> EXERCISE DETAILS:
Update the artifacts workflow page: reproduce everything from "Workflow with Artifacts" down to "allow_multiple_artifacts = False)", changing "fruit_images" to "fruit_pictures" throughout.

> SOURCE DOCUMENT:
Skip to content

Workflow with Artifacts

This is a basic workflow for handling artifacts in TableVault. To understand the basics of builders and artifacts, please read Core Concepts: Artifacts and the Builders Guide.


1. Creating an Artifact Table and Instance

You can continue from the TableVault repository generated from the Basic Workflow.

tablevault = TableVault(db_dir = "test_tv", author = "dixie")
tablevault.create_table(table_name = "fruit_images", allow_multiple_artifacts = False)
tablevault.create_instance(table_name = "fruit_images")

Setting allow_multiple_artifacts to False tells the system that there will only be one artifact repository for the entire folder.

2. A Code Function that Generates Artifacts

tablevault.create_code_module(module_name = "fetch_images")

You can then populate the code file to import an image, given a type of fruit:

import shutil

def fetch_image_from_string(fruit: str, artifact_dir:str ):
    file_path = f'./all_images/{fruit}.png' # pre-existing file
    new_file_path = f'{artifact_dir}/{fruit}.png'

    shutil.copy(file_path, new_file_path)

    return f'{fruit}.png' # return relative path

If you don't have direct access to a text editor on your platform, you can add the code as a string argument, text in create_code_module().

Executing the Example

In order for your code to actually execute, an actual image needs to exist in the file_path location.

3. A Builder with ~ARTIFACT_STRING~

tablevault.create_builder_file("fruit_images_index")
tablevault.create_builder_file("fetch_image_artifact")
builder_type: IndexBuilder

changed_columns: ['fruits']        
primary_key: ['fruits']           

python_function: create_data_table_from_table       
code_module: table_generation                 

arguments:                               
    df: <<fruit_table.fruits>>                  
builder_type: ColumnBuilder

changed_columns: ['fruit_image']                      

python_function: create_data_table_from_table      
code_module: table_generation                          

is_custom: true                  
return_type: row-wise            

arguments:                                 
    fruit: <<self.fruits[index]>> 
    artifact_dir: ~ARTIFACT_FOLDER~ 

dtypes:                           
    fruit_image: artifact_string            

If you don't have direct access to a text editor on your platform, you can add the code as a string argument, text in create_code_module().

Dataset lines
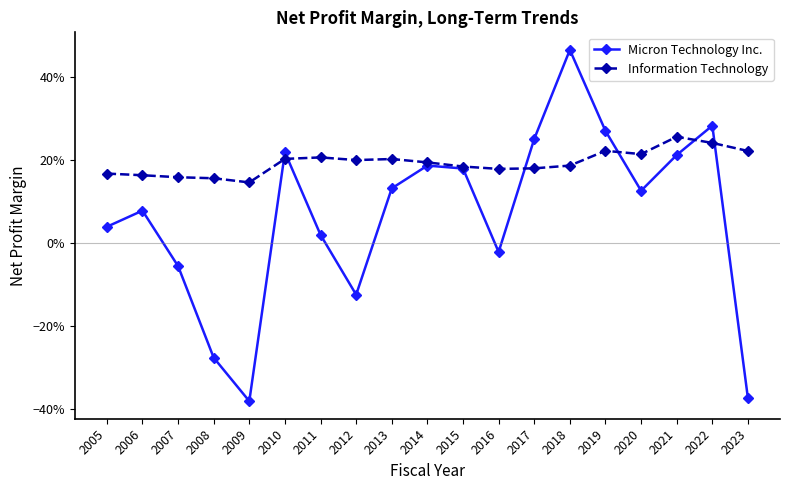

What is the value of the Information Technology point at the 6th from the left?

0.2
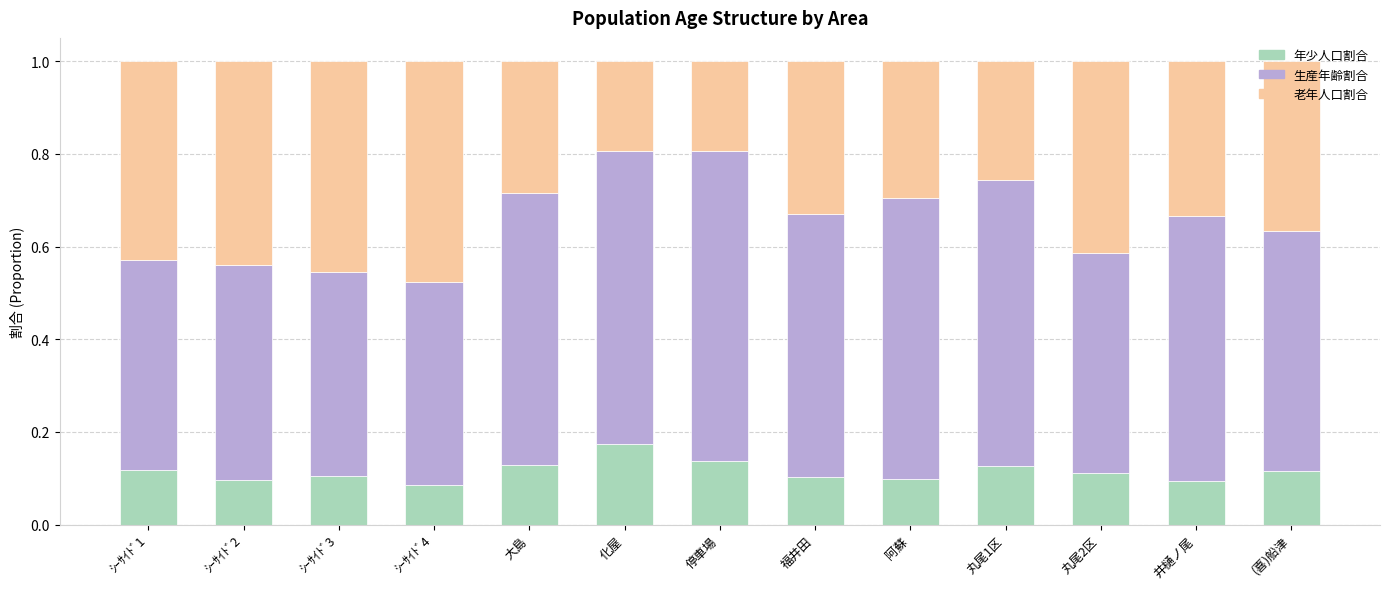

What is the sum of all 年少人口割合 values?

1.5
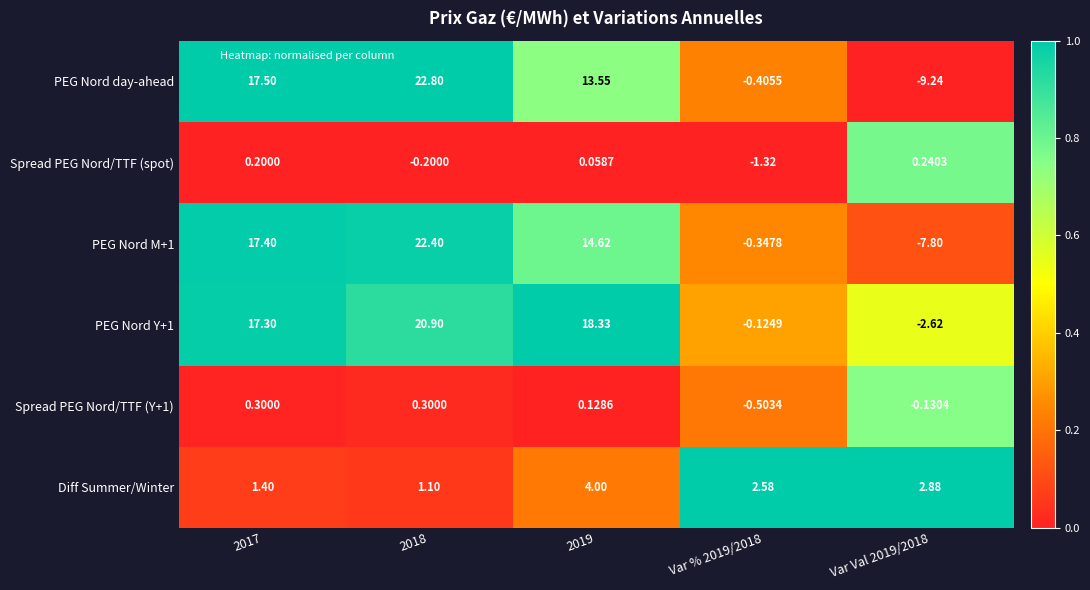

Which series has the largest range (max minus min)?

PEG Nord day-ahead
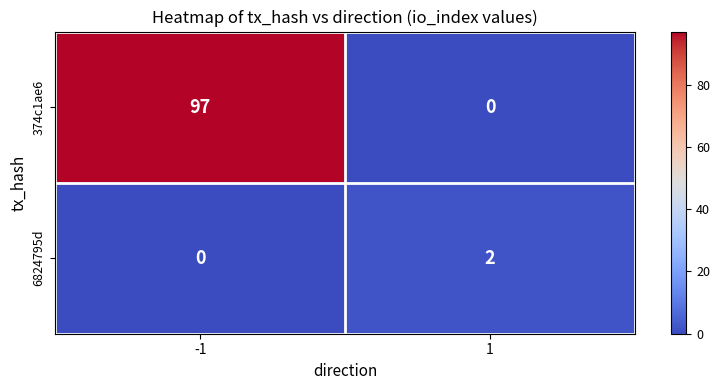

Reading left to right, extract all data points from this chart.

374c1ae6: 97	0
6824795d: 0	2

> OUTPUT BELOW:
Workflow with Artifacts

This is a basic workflow for handling artifacts in TableVault. To understand the basics of builders and artifacts, please read Core Concepts: Artifacts and the Builders Guide.


1. Creating an Artifact Table and Instance

You can continue from the TableVault repository generated from the Basic Workflow.

tablevault = TableVault(db_dir = "test_tv", author = "dixie")
tablevault.create_table(table_name = "fruit_pictures", allow_multiple_artifacts = False)